## Activity
Output each record below exactly, leaving any picture out of the copy.
------------
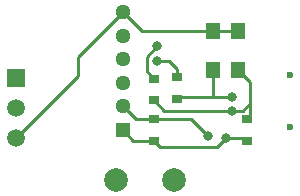
<source format=gbl>
G04 Layer_Physical_Order=2*
G04 Layer_Color=16711680*
%FSTAX24Y24*%
%MOIN*%
G70*
G01*
G75*
%ADD14R,0.0374X0.0315*%
%ADD17C,0.0100*%
%ADD18C,0.0512*%
%ADD19R,0.0512X0.0512*%
%ADD20C,0.0236*%
%ADD21C,0.0591*%
%ADD22R,0.0591X0.0591*%
%ADD23C,0.0787*%
%ADD24C,0.0320*%
%ADD25R,0.0480X0.0555*%
D14*
X04525Y031104D02*
D03*
Y030396D02*
D03*
X04215Y031746D02*
D03*
Y032454D02*
D03*
X0429Y031796D02*
D03*
Y032504D02*
D03*
X04215Y031104D02*
D03*
Y030396D02*
D03*
D17*
X03755Y0305D02*
X0396Y03255D01*
Y033187D01*
X0411Y034687D01*
X04525Y031104D02*
X04535Y031204D01*
Y03165D01*
X045146Y0305D02*
X04525Y030396D01*
X04455Y0305D02*
X045146D01*
X04215Y030396D02*
X042357Y030188D01*
X044238D01*
X04455Y0305D01*
X04495Y032756D02*
X04535Y032356D01*
Y03165D02*
Y032356D01*
X0451Y0314D02*
X04535Y03165D01*
X04475Y0314D02*
X0451D01*
X0441Y03185D02*
X04475D01*
X042954D02*
X0441D01*
Y032756D01*
X0411Y034687D02*
X041743Y034044D01*
X0441D01*
X04495D01*
X0411Y03075D02*
X041454Y030396D01*
X04215D01*
X043396Y031104D02*
X04395Y03055D01*
X04215Y031104D02*
X043396D01*
X041533D02*
X04215D01*
X0411Y031537D02*
X041533Y031104D01*
X04215Y031746D02*
X042496Y0314D01*
X04475D01*
X0429Y031796D02*
X042954Y03185D01*
X0429Y032504D02*
Y0328D01*
X04265Y03305D02*
X0429Y0328D01*
X04225Y03305D02*
X04265D01*
X0419Y0332D02*
X04225Y03355D01*
X0419Y032704D02*
Y0332D01*
Y032704D02*
X04215Y032454D01*
D18*
X0411Y034687D02*
D03*
Y0339D02*
D03*
Y033112D02*
D03*
Y031537D02*
D03*
Y032325D02*
D03*
D19*
Y03075D02*
D03*
D20*
X046678Y030854D02*
D03*
Y032586D02*
D03*
D21*
X03755Y0305D02*
D03*
Y0315D02*
D03*
D22*
Y0325D02*
D03*
D23*
X040875Y0291D02*
D03*
X042825D02*
D03*
D24*
X04455Y0305D02*
D03*
X04395Y03055D02*
D03*
X04475Y0314D02*
D03*
Y03185D02*
D03*
X04225Y03355D02*
D03*
Y03305D02*
D03*
D25*
X04495Y032756D02*
D03*
Y034044D02*
D03*
X0441Y032756D02*
D03*
Y034044D02*
D03*
M02*

</source>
------------
## Result for this task
<source format=gbl>
G04 Layer_Physical_Order=2*
G04 Layer_Color=16711680*
%FSTAX24Y24*%
%MOIN*%
G70*
G01*
G75*
%ADD14R,0.0374X0.0315*%
%ADD17C,0.0100*%
%ADD18C,0.0512*%
%ADD19R,0.0512X0.0512*%
%ADD20C,0.0236*%
%ADD21C,0.0591*%
%ADD22R,0.0591X0.0591*%
%ADD23C,0.0787*%
%ADD24C,0.0320*%
%ADD25R,0.0480X0.0555*%
D14*
X04525Y031104D02*
D03*
Y030396D02*
D03*
X04215Y031746D02*
D03*
Y032454D02*
D03*
X0429Y031796D02*
D03*
Y032504D02*
D03*
X04215Y031104D02*
D03*
Y030396D02*
D03*
D17*
X03755Y0305D02*
X0396Y03255D01*
Y033187D01*
X0411Y034687D01*
X04525Y031104D02*
X04535Y031204D01*
Y03165D01*
X045146Y0305D02*
X04525Y030396D01*
X04455Y0305D02*
X045146D01*
X04215Y030396D02*
X042357Y030188D01*
X044238D01*
X04455Y0305D01*
X04495Y032756D02*
X04535Y032356D01*
Y03165D02*
Y032356D01*
X0451Y0314D02*
X04535Y03165D01*
X04475Y0314D02*
X0451D01*
X0441Y03185D02*
X04475D01*
X042954D02*
X0441D01*
Y032756D01*
X0411Y034687D02*
X041743Y034044D01*
X0441D01*
X04495D01*
X0411Y03075D02*
X041454Y030396D01*
X04215D01*
X043396Y031104D02*
X04395Y03055D01*
X04215Y031104D02*
X043396D01*
X041533D02*
X04215D01*
X0411Y031537D02*
X041533Y031104D01*
X04215Y031746D02*
X042496Y0314D01*
X04475D01*
X0429Y031796D02*
X042954Y03185D01*
X0429Y032504D02*
Y0328D01*
X04265Y03305D02*
X0429Y0328D01*
X04225Y03305D02*
X04265D01*
X0419Y0332D02*
X04225Y03355D01*
X0419Y032704D02*
Y0332D01*
Y032704D02*
X04215Y032454D01*
D18*
X0411Y034687D02*
D03*
Y0339D02*
D03*
Y033112D02*
D03*
Y031537D02*
D03*
Y032325D02*
D03*
D19*
Y03075D02*
D03*
D20*
X046678Y030854D02*
D03*
Y032586D02*
D03*
D21*
X03755Y0305D02*
D03*
Y0315D02*
D03*
D22*
Y0325D02*
D03*
D23*
X040875Y0291D02*
D03*
X042825D02*
D03*
D24*
X04455Y0305D02*
D03*
X04395Y03055D02*
D03*
X04475Y0314D02*
D03*
Y03185D02*
D03*
X04225Y03355D02*
D03*
Y03305D02*
D03*
D25*
X04495Y032756D02*
D03*
Y034044D02*
D03*
X0441Y032756D02*
D03*
Y034044D02*
D03*
M02*

</source>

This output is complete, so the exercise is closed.